_Work instruction_:
Find each line of the entries with the string "dictionary", please, and copy it.
*** Opening Input records ***
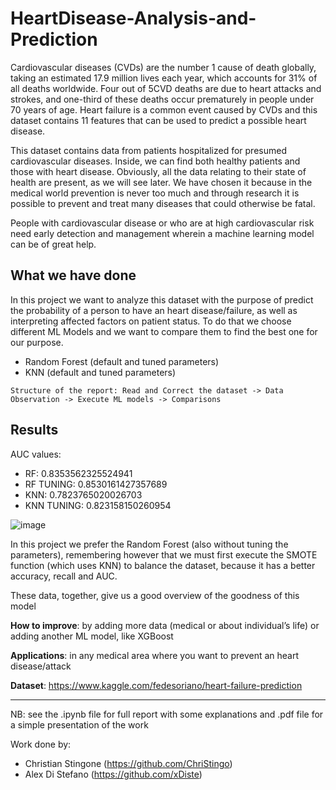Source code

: # HeartDisease-Analysis-and-Prediction

Cardiovascular diseases (CVDs) are the number 1 cause of death globally, taking an estimated 17.9 million lives each year, which accounts for 31% of all deaths worldwide. Four out of 5CVD deaths are due to heart attacks and strokes, and one-third of these deaths occur prematurely in people under 70 years of age. Heart failure is a common event caused by CVDs and this dataset contains 11 features that can be used to predict a possible heart disease.

This dataset contains data from patients hospitalized for presumed cardiovascular diseases. Inside, we can find both healthy patients and those with heart disease. Obviously, all the data relating to their state of health are present, as we will see later. We have chosen it because in the medical world prevention is never too much and through research it is possible to prevent and treat many diseases that could otherwise be fatal.

People with cardiovascular disease or who are at high cardiovascular risk need early detection and management wherein a machine learning model can be of great help.

## What we have done
In this project we want to analyze this dataset with the purpose of predict the probability of a person to have an heart disease/failure, as well as interpreting affected factors on patient status. To do that we choose different ML Models and we want to compare them to find the best one for our purpose. 
* Random Forest (default and tuned parameters)
* KNN (default and tuned parameters)

`
Structure of the report: Read and Correct the dataset -> Data Observation -> Execute ML models -> Comparisons
`

## Results
AUC values:
* RF: 0.8353562325524941
* RF TUNING: 0.8530161427357689
* KNN: 0.7823765020026703
* KNN TUNING: 0.823158150260954

![image](https://user-images.githubusercontent.com/62427405/153396908-0876ca0d-a21f-4520-9206-229c25c7c776.png)


In this project we prefer the Random Forest (also without tuning the parameters), remembering however that we must first execute the SMOTE function (which uses KNN) to balance the dataset, because it has a better accuracy, recall and AUC.

These data, together, give us a good overview of the goodness of this model

**How to improve**: by adding more data (medical or about individual’s life) or adding another ML model, like XGBoost

**Applications**: in any medical area where you want to prevent an heart disease/attack

**Dataset**: https://www.kaggle.com/fedesoriano/heart-failure-prediction

---

NB: see the .ipynb file for full report with some explanations and .pdf file for a simple presentation of the work

Work done by:
* Christian Stingone (https://github.com/ChriStingo)
* Alex Di Stefano (https://github.com/xDiste)
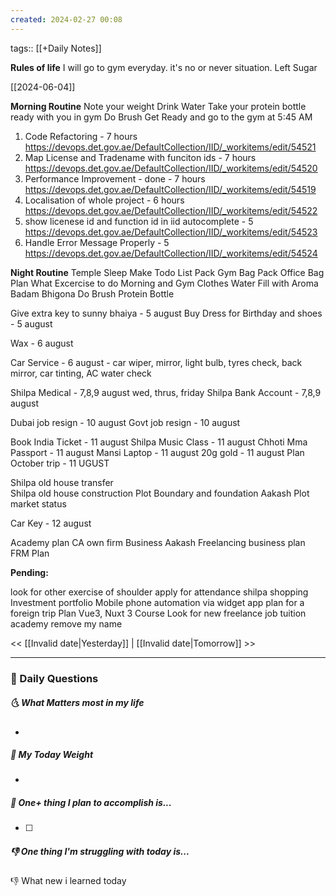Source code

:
 ```yaml
---
created: 2024-02-27 00:08
---
```

tags:: [[+Daily Notes]]

**Rules of life**
I will go to gym everyday. it's no or never situation.
Left Sugar

[[2024-06-04]]

**Morning Routine**
Note your weight
Drink Water
Take your protein bottle ready with you in gym
Do Brush
Get Ready and go to the gym at 5:45 AM

1. Code Refactoring - 7 hours
https://devops.det.gov.ae/DefaultCollection/IID/_workitems/edit/54521
1. Map License and Tradename with funciton ids - 7 hours
https://devops.det.gov.ae/DefaultCollection/IID/_workitems/edit/54520
1. Performance Improvement - done - 7 hours
https://devops.det.gov.ae/DefaultCollection/IID/_workitems/edit/54519
5. Localisation of whole project - 6 hours
https://devops.det.gov.ae/DefaultCollection/IID/_workitems/edit/54522
1. show licenese id and function id in iid autocomplete - 5
https://devops.det.gov.ae/DefaultCollection/IID/_workitems/edit/54523
1. Handle Error Message Properly - 5
https://devops.det.gov.ae/DefaultCollection/IID/_workitems/edit/54524

**Night Routine**
Temple Sleep
Make Todo List
Pack Gym Bag
Pack Office Bag
Plan What Excercise to do
Morning and Gym Clothes
Water Fill with Aroma
Badam Bhigona
Do Brush
Protein Bottle


Give extra key to sunny bhaiya - 5 august
Buy Dress for Birthday and shoes - 5 august

Wax - 6 august

Car Service - 6 august - car wiper, mirror, light bulb, tyres check, back mirror, car tinting, AC water check

Shilpa Medical - 7,8,9 august wed, thrus, friday
Shilpa Bank Account - 7,8,9 august

Dubai job resign - 10 august
Govt job resign - 10 august

Book India Ticket - 11 august
Shilpa Music Class - 11 august
Chhoti Mma Passport - 11 august
Mansi Laptop - 11 august
20g gold - 11 august
Plan October trip - 11 UGUST

Shilpa old house transfer\
Shilpa old house construction
Plot Boundary and foundation 
Aakash Plot market status


Car Key - 12 august

Academy plan
CA own firm Business 
Aakash Freelancing business plan
FRM Plan


**Pending:**

look for other exercise of shoulder
apply for attendance
shilpa shopping 
Investment portfolio 
Mobile phone automation via widget app
plan for a foreign trip
Plan Vue3, Nuxt 3 Course
Look for new freelance job 
tuition academy remove my name


<< [[Invalid date|Yesterday]] | [[Invalid date|Tomorrow]] >>

---
### 📅 Daily Questions
##### 🌜 What Matters most in my life
- 

##### 🙌 My Today Weight
- 

##### 🚀 One+ thing I plan to accomplish is...
- [ ] 

##### 👎 One thing I'm struggling with today is...


👎 What new i learned today

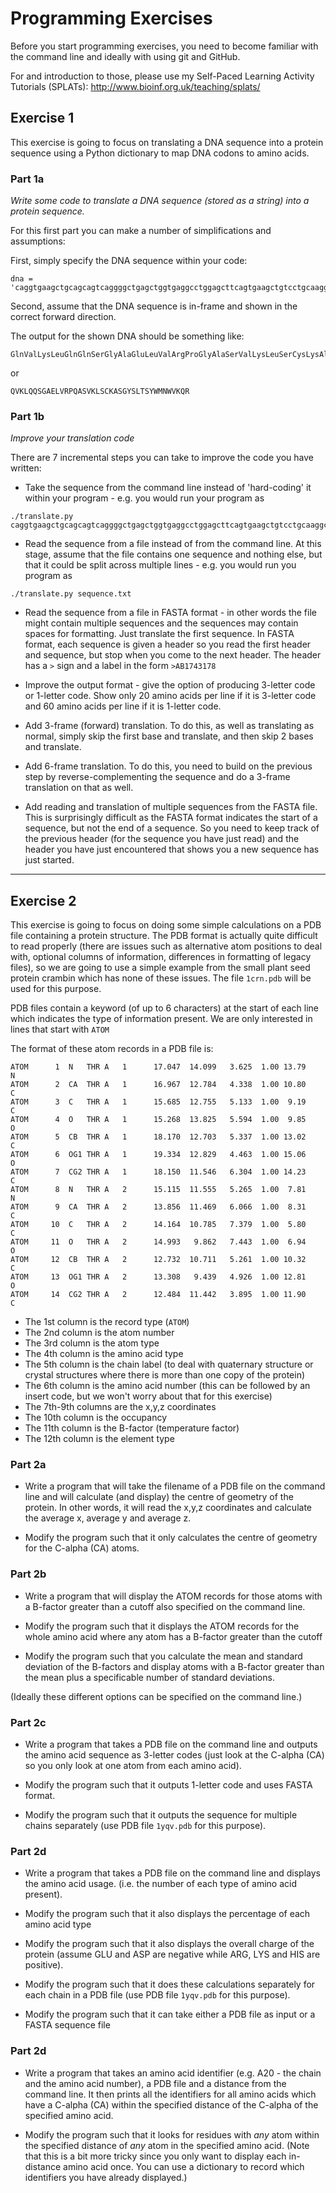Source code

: Programming Exercises
=====================

Before you start programming exercises, you need to become familiar
with the command line and ideally with using git and GitHub.

For and introduction to those, please use my Self-Paced Learning
Activity Tutorials (SPLATs): http://www.bioinf.org.uk/teaching/splats/

Exercise 1
----------

This exercise is going to focus on translating a DNA sequence into a
protein sequence using a Python dictionary to map DNA codons to amino
acids. 

### Part 1a

*Write some code to translate a DNA sequence (stored as a string) into
a protein sequence.*

For this first part you can make a number of simplifications and
assumptions:

First, simply specify the DNA sequence within your code:

```
dna = 'caggtgaagctgcagcagtcaggggctgagctggtgaggcctggagcttcagtgaagctgtcctgcaaggcttctggctactccctcaccagctactggatgaactgggtgaagcagagg'
```

Second, assume that the DNA sequence is in-frame and shown in the
correct forward direction.

The output for the shown DNA should be something like:

```
GlnValLysLeuGlnGlnSerGlyAlaGluLeuValArgProGlyAlaSerValLysLeuSerCysLysAlaSerGlyTyrSerLeuThrSerTyrTrpMetAsnTrpValLysGlnArg
```

or

```
QVKLQQSGAELVRPQASVKLSCKASGYSLTSYWMNWVKQR
```

### Part 1b

*Improve your translation code*

There are 7 incremental steps you can take to improve the code you
have written:

- Take the sequence from the command line instead of 'hard-coding' it
  within your program - e.g. you would run your program as

```
./translate.py caggtgaagctgcagcagtcaggggctgagctggtgaggcctggagcttcagtgaagctgtcctgcaaggcttctggctactccctcaccagctactggatgaactgggtgaagcagagg
```

- Read the sequence from a file instead of from the command line. At
  this stage, assume that the file contains one sequence and nothing
  else, but that it could be split across multiple lines -
  e.g. you would run you program as

```
./translate.py sequence.txt
```

- Read the sequence from a file in FASTA format - in other words the
  file might contain multiple sequences and the sequences may contain
  spaces for formatting. Just translate the first sequence. In FASTA
  format, each sequence is given a header so you read the first header
  and sequence, but stop when you come to the next header. The
  header has a `>` sign and a label in the form `>AB1743178`

- Improve the output format - give the option of producing 3-letter
  code or 1-letter code. Show only 20 amino acids per line if it is
  3-letter code and 60 amino acids per line if it is 1-letter code.

- Add 3-frame (forward) translation. To do this, as well as
  translating as normal, simply skip the first base and translate, and
  then skip 2 bases and translate.

- Add 6-frame translation. To do this, you need to build on the
  previous step by reverse-complementing the sequence and do a 3-frame
  translation on that as well.

- Add reading and translation of multiple sequences from the FASTA
  file. This is surprisingly difficult as the FASTA format indicates
  the start of a sequence, but not the end of a sequence. So you need
  to keep track of the previous header (for the sequence you have just
  read) and the header you have just encountered that shows you a new
  sequence has just started.

---------------------------------------------------------------------

Exercise 2
----------

This exercise is going to focus on doing some simple calculations on a
PDB file containing a protein structure. The PDB format is actually
quite difficult to read properly (there are issues such as alternative
atom positions to deal with, optional columns of information,
differences in formatting of legacy files), so we are going to use a
simple example from the small plant seed protein crambin which has
none of these issues. The file `1crn.pdb` will be used for this
purpose.

PDB files contain a keyword (of up to 6 characters) at the start of
each line which indicates the type of information present. We are only
interested in lines that start with `ATOM  `

The format of these atom records in a PDB file is:

```
ATOM      1  N   THR A   1      17.047  14.099   3.625  1.00 13.79           N  
ATOM      2  CA  THR A   1      16.967  12.784   4.338  1.00 10.80           C  
ATOM      3  C   THR A   1      15.685  12.755   5.133  1.00  9.19           C  
ATOM      4  O   THR A   1      15.268  13.825   5.594  1.00  9.85           O  
ATOM      5  CB  THR A   1      18.170  12.703   5.337  1.00 13.02           C  
ATOM      6  OG1 THR A   1      19.334  12.829   4.463  1.00 15.06           O  
ATOM      7  CG2 THR A   1      18.150  11.546   6.304  1.00 14.23           C  
ATOM      8  N   THR A   2      15.115  11.555   5.265  1.00  7.81           N  
ATOM      9  CA  THR A   2      13.856  11.469   6.066  1.00  8.31           C  
ATOM     10  C   THR A   2      14.164  10.785   7.379  1.00  5.80           C  
ATOM     11  O   THR A   2      14.993   9.862   7.443  1.00  6.94           O  
ATOM     12  CB  THR A   2      12.732  10.711   5.261  1.00 10.32           C  
ATOM     13  OG1 THR A   2      13.308   9.439   4.926  1.00 12.81           O  
ATOM     14  CG2 THR A   2      12.484  11.442   3.895  1.00 11.90           C  
```

- The 1st column is the record type (`ATOM`)
- The 2nd column is the atom number
- The 3rd column is the atom type
- The 4th column is the amino acid type
- The 5th column is the chain label (to deal with quaternary
  structure or crystal structures where there is more than one copy of
  the protein)
- The 6th column is the amino acid number (this can be followed by
  an insert code, but we won't worry about that for this exercise)
- The 7th-9th columns are the x,y,z coordinates
- The 10th column is the occupancy
- The 11th column is the B-factor (temperature factor)
- The 12th column is the element type

### Part 2a

- Write a program that will take the filename of a PDB file on the
command line and will calculate (and display) the centre of geometry
of the protein. In other words, it will read the x,y,z coordinates and
calculate the average x, average y and average z.

- Modify the program such that it only calculates the centre of geometry
for the C-alpha (CA) atoms.

### Part 2b

- Write a program that will display the ATOM records for those atoms
  with a B-factor greater than a cutoff also specified on the command
  line.

- Modify the program such that it displays the ATOM records for the
  whole amino acid where any atom has a B-factor greater than the cutoff

- Modify the program such that you calculate the mean and
  standard deviation of the B-factors and display atoms with a
  B-factor greater than the mean plus a specificable number of standard
  deviations.

(Ideally these different options can be specified on the command
line.)

### Part 2c

- Write a program that takes a PDB file on the command line and
  outputs the amino acid sequence as 3-letter codes (just look at the
  C-alpha (CA) so you only look at one atom from each amino acid).

- Modify the program such that it outputs 1-letter code and uses FASTA
  format.

- Modify the program such that it outputs the sequence for multiple
  chains separately (use PDB file `1yqv.pdb` for this purpose).

### Part 2d

- Write a program that takes a PDB file on the command line and
  displays the amino acid usage. (i.e. the number of each type of
  amino acid present).

- Modify the program such that it also displays the percentage of each
  amino acid type

- Modify the program such that it also displays the overall charge of
  the protein (assume GLU and ASP are negative while ARG, LYS and HIS
  are positive).

- Modify the program such that it does these calculations separately
  for each chain in a PDB file (use PDB file `1yqv.pdb` for this
  purpose).

- Modify the program such that it can take either a PDB file as input
  or a FASTA sequence file
  


### Part 2d

- Write a program that takes an amino acid identifier (e.g. A20 - the
  chain and the amino acid number), a PDB file and a distance from the
  command line. It then prints all the identifiers for all amino acids
  which have a C-alpha (CA) within the specified distance of the
  C-alpha of the specified amino acid.

- Modify the program such that it looks for residues with *any* atom
  within the specified distance of *any* atom in the specified amino
  acid. (Note that this is a bit more tricky since you only want to
  display each in-distance amino acid once. You can use a dictionary
  to record which identifiers you have already displayed.)

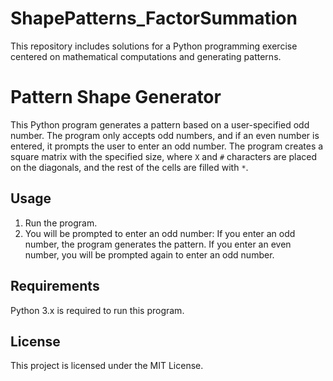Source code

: # ShapePatterns_FactorSummation
This repository includes solutions for a Python programming exercise centered on mathematical computations and generating patterns. 

# Pattern Shape Generator

This Python program generates a pattern based on a user-specified odd number. The program only accepts odd numbers, and if an even number is entered, it prompts the user to enter an odd number. The program creates a square matrix with the specified size, where `X` and `#` characters are placed on the diagonals, and the rest of the cells are filled with `*`.

## Usage

1. Run the program.
2. You will be prompted to enter an odd number:
   If you enter an odd number, the program generates the pattern.
   If you enter an even number, you will be prompted again to enter an odd number.



## Requirements
Python 3.x is required to run this program.

## License
This project is licensed under the MIT License.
*** Closing Input records ***
_Answer to this task_:
protein sequence using a Python dictionary to map DNA codons to amino
  display each in-distance amino acid once. You can use a dictionary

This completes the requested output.